What to work on: Return the lines verbatim, starting with the line that contains "značně uškodit, i když nezískáme slávu ani" and going on through the line that contains "potřebu a co už z důvodu závislosti nebo".

··· Supplied material

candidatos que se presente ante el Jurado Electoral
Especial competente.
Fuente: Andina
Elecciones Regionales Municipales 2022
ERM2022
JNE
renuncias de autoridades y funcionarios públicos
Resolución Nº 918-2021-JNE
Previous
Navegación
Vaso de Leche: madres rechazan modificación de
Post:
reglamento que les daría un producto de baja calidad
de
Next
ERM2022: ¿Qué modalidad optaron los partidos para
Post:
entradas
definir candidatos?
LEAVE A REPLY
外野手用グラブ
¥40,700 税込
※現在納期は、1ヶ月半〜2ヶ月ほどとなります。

······
··· Supplied material

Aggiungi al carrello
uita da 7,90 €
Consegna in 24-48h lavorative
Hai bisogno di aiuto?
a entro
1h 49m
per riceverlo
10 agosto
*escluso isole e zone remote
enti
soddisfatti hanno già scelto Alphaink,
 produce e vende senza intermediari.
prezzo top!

······
··· Supplied material

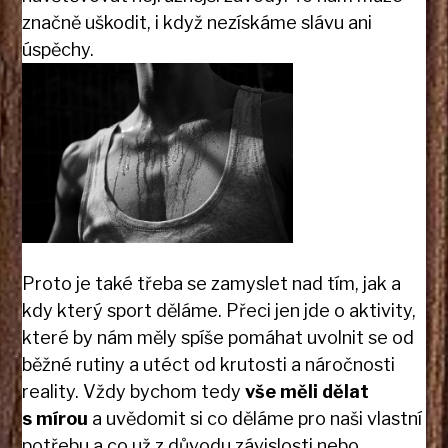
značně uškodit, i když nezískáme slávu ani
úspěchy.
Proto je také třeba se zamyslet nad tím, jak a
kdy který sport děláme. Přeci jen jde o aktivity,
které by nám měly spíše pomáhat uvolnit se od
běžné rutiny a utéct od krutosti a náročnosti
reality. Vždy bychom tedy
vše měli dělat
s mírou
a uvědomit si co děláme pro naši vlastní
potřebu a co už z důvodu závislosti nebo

······

Written answer:
značně uškodit, i když nezískáme slávu ani
úspěchy.
Proto je také třeba se zamyslet nad tím, jak a
kdy který sport děláme. Přeci jen jde o aktivity,
které by nám měly spíše pomáhat uvolnit se od
běžné rutiny a utéct od krutosti a náročnosti
reality. Vždy bychom tedy
vše měli dělat
s mírou
a uvědomit si co děláme pro naši vlastní
potřebu a co už z důvodu závislosti nebo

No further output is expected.